Correct Answer: A,B,C,D
Rationale: The client with pneumonia, fever, and shortness of breath is at highest risk for respiratory compromise (A). The postoperative client with pain (B) is next due to pain's impact on breathing. The client with suspected tuberculosis and cough (C) is lower priority but needs isolation precautions. The client with emphysema awaiting a scheduled bronchodilator (D) is stable.
When the nurse administers I.V. midazolam hydrochloride (Versed), the client demonstrates signs of an overdose. The nurse should next collaborate with the surgical team to:
- A. Ventilate with an oxygenated Ambu bag.
- B. Shock the client with ECG paddles.
- C. Administer 0.5 mL 1:1000 epinephrine.
- D. Titrate flumazenil (Romazicon).
Correct Answer: D
Rationale: Flumazenil is the specific reversal agent for benzodiazepine overdose, such as with midazolam. Titrating flumazenil reverses sedation and respiratory depression effectively.
The client with retinal detachment in the right eye is extremely apprehensive. He states, 'I'm afraid of going blind. It would be so hard to live that way.' What factor should the nurse consider before responding to his statement?
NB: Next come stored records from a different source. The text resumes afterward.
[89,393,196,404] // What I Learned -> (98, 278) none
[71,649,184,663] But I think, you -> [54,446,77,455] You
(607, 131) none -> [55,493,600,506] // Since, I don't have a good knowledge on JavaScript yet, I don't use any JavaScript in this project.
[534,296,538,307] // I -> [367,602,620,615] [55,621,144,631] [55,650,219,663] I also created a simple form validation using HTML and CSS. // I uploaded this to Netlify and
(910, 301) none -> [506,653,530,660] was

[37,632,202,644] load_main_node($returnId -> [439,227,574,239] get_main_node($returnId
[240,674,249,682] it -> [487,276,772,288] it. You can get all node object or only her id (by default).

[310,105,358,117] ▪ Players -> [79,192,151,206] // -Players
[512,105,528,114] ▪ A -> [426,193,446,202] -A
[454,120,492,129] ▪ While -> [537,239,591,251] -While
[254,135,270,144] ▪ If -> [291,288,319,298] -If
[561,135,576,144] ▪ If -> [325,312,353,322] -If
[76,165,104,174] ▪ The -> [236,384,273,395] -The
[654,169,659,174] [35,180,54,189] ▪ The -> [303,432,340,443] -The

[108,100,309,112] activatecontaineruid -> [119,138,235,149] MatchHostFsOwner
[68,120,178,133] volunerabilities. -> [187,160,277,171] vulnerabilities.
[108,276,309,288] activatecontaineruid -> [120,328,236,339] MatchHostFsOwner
- A. Repeat surgery is impossible, so if this procedure fails, vision loss is inevitable.
- B. The surgery will only delay blindness in the right eye, but vision is preserved in the left eye.
- C. More and more services are available to help newly blind people adapt to daily living.
- D. Optimism is justified because surgical treatment has a 90% to 95% success rate.
Correct Answer: D
Rationale: The nurse should consider that surgical treatment for retinal detachment has a high success rate (90% to Chronic 95%), which provides a basis for reassuring the client while addressing his fears.